Title: Safety Critical Integrity Assurance in Large Datasets

Author(s): Ali Hessami, Graham Sutherland

Publication Event: Proceedings of the Twenty-eighth Safety-Critical Systems Symposium, York, UK

Publication Date: 2020-02-11

Resource URL: https://scsc.uk/r1185.pdf

Abstract:

Historically, data types such as standing, configuration, and other data types have had to be proven correct before application in a safety-critical environment. Usually, this has been achieved by rigorous manual or automated checking and system testing before first use, and is feasible because the data sets are relatively small.
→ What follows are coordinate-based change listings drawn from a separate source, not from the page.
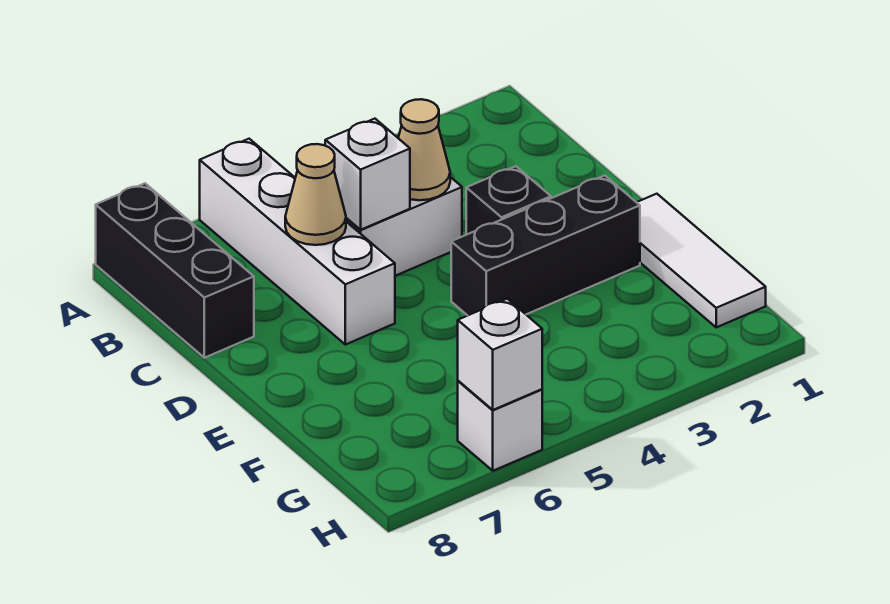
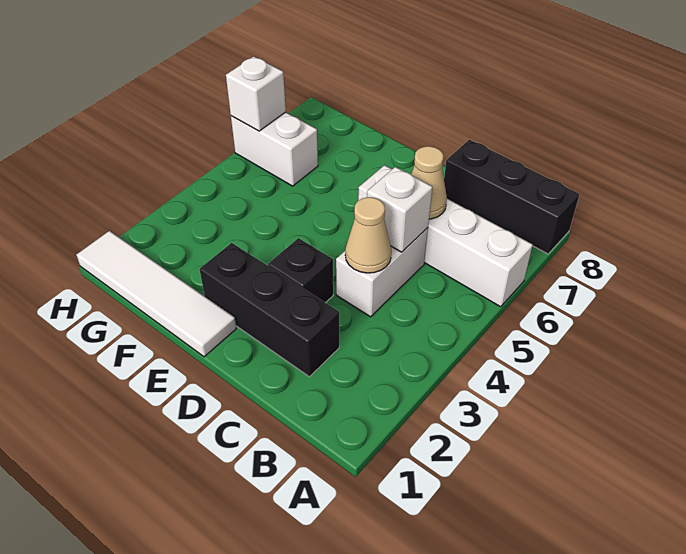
white tile E1:G1 level 1 -> white tile E1:H1 level 1
black brick E2:E4 level 1 -> black brick C2:E2 level 1
white brick H6 level 1 -> white brick G6:H6 level 1

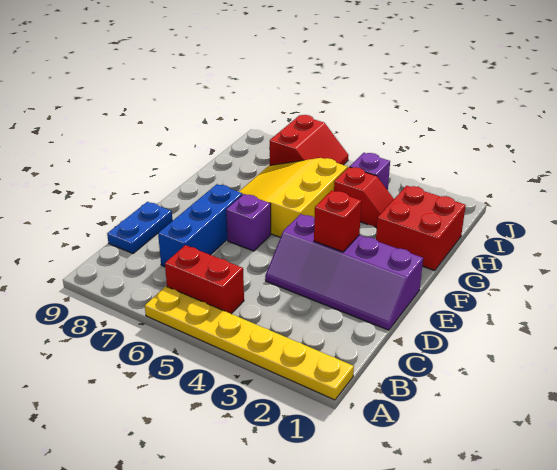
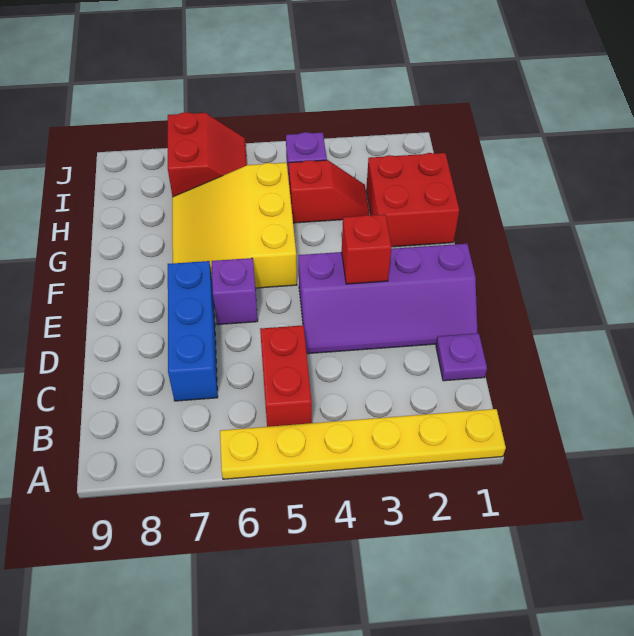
red brick B5:B6 level 1 -> red brick B5:C5 level 1
none -> purple plate C1 level 1
blue plate C9:D9 level 1 -> none

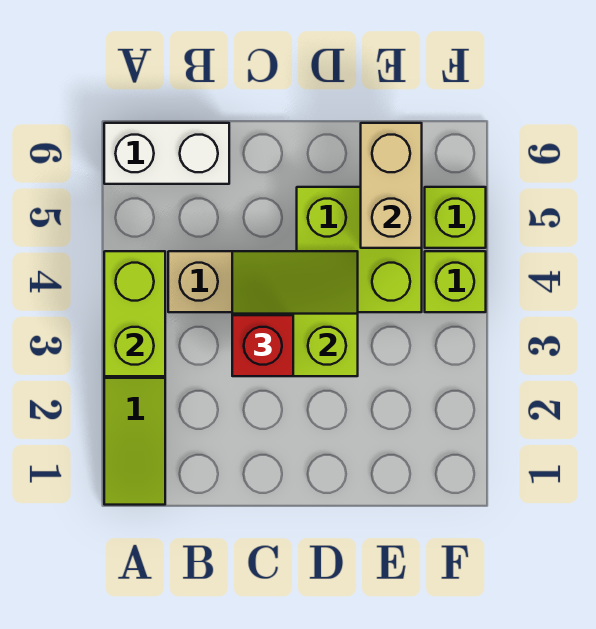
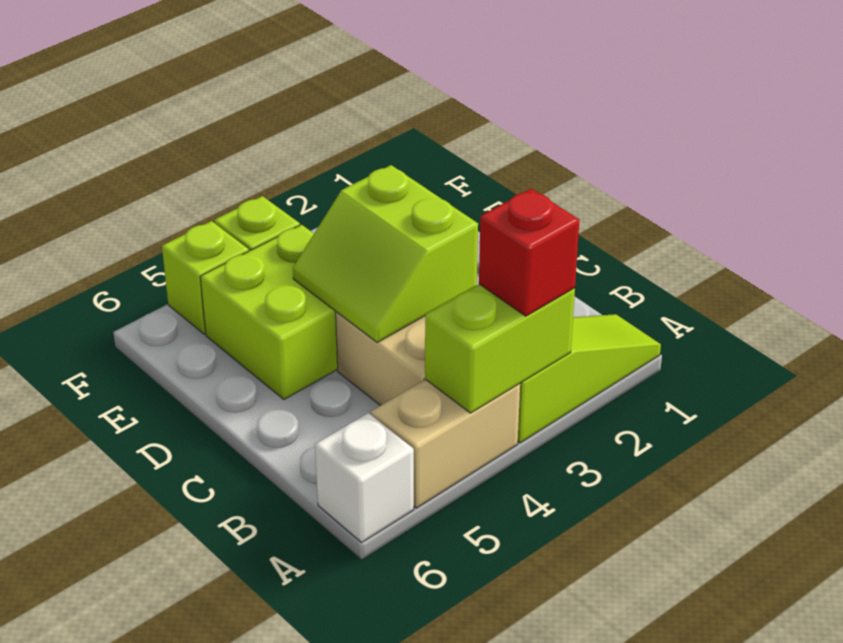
white brick A6:B6 level 1 -> white brick A6 level 1
red brick C3 level 3 -> red brick A3 level 3
tan brick E5:E6 level 2 -> tan brick A4:A5 level 1

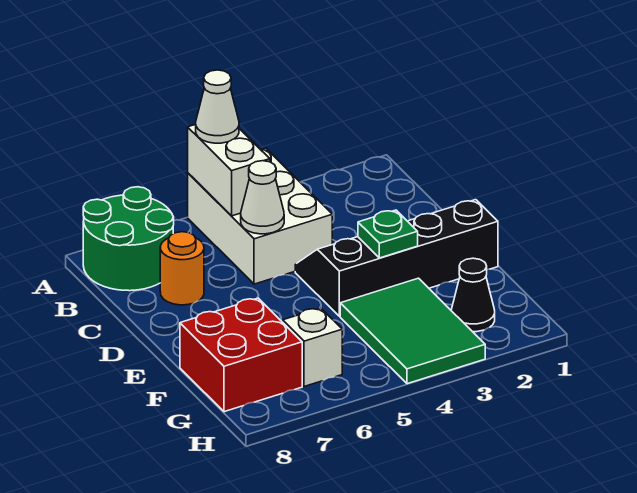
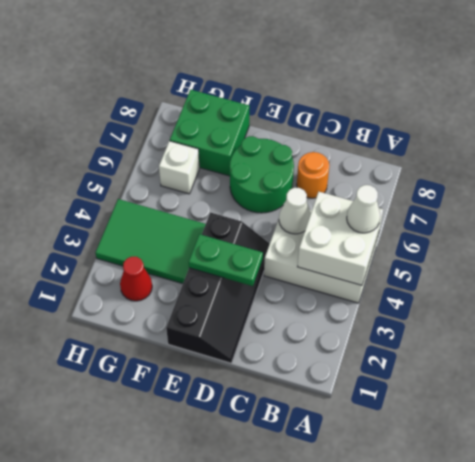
white brick A5:B5 level 2 -> white brick A4:B5 level 2
green round brick A7:B8 level 1 -> green round brick D6:E7 level 1
green plate E3 level 2 -> green plate D3:E3 level 2
red brick F7:G8 level 1 -> green brick F7:G8 level 1
black cone G2 level 1 -> red cone G2 level 1

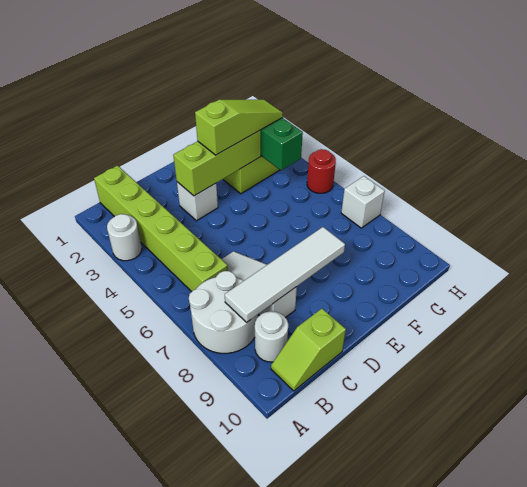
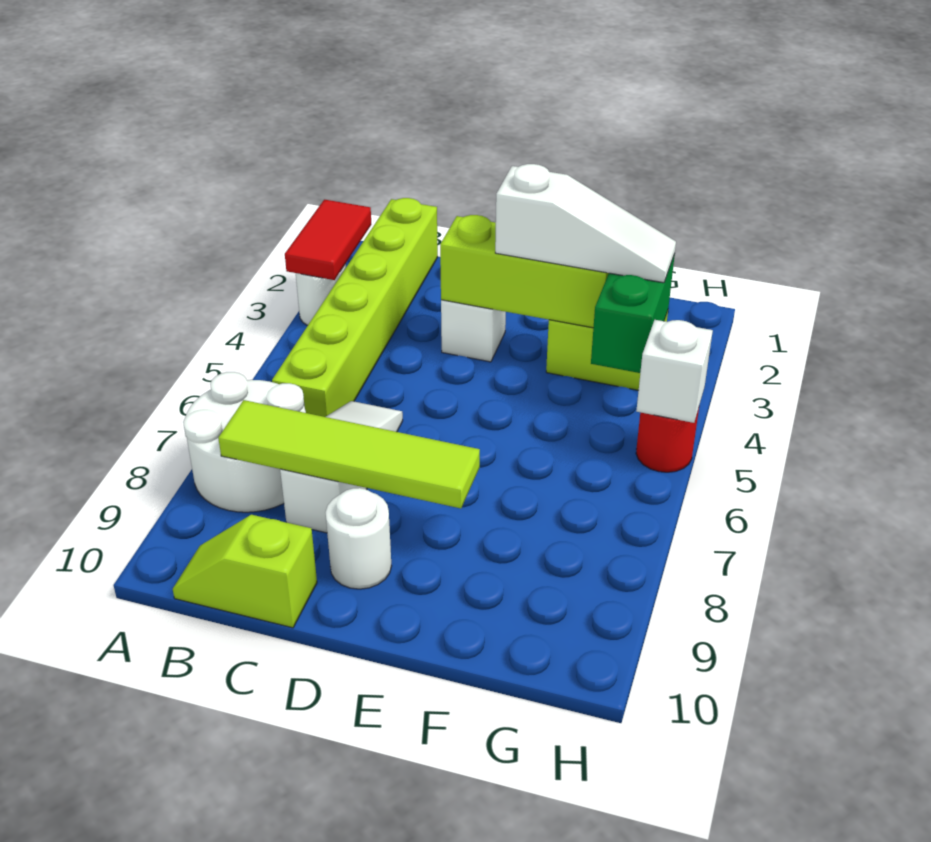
none -> red tile A2:A3 level 2
white tile B8:E8 level 2 -> lime tile B8:E8 level 2
white round brick B9 level 1 -> white round brick D9 level 1
lime slope E3:G3 level 3 top E -> white slope E3:G3 level 3 top E
white brick H7 level 1 -> white brick H5 level 2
However, a “safety by compliance” strategy for data does not adequately deal with sources of errors leading to accidents. As AI is based on the availability of huge quantities of data, such approaches become increasingly useless at scale. Three problems therefore must be overcome. First, by ensuring that large data sets contain sufficiently granular detail to correlate to events associated with identified accident potential or other rare events, and validated using appropriate principles; second, to assess whether related, but diversely sourced data sets could be cross-validated by identifying and quantifying the probability of encountering missing features in the data and, finally, to provide assurance that any capacity of an AI-driven function to incorrectly extrapolate from data within the existing data set is minimised. This paper is concerned with possible approaches to address these problems in greater detail.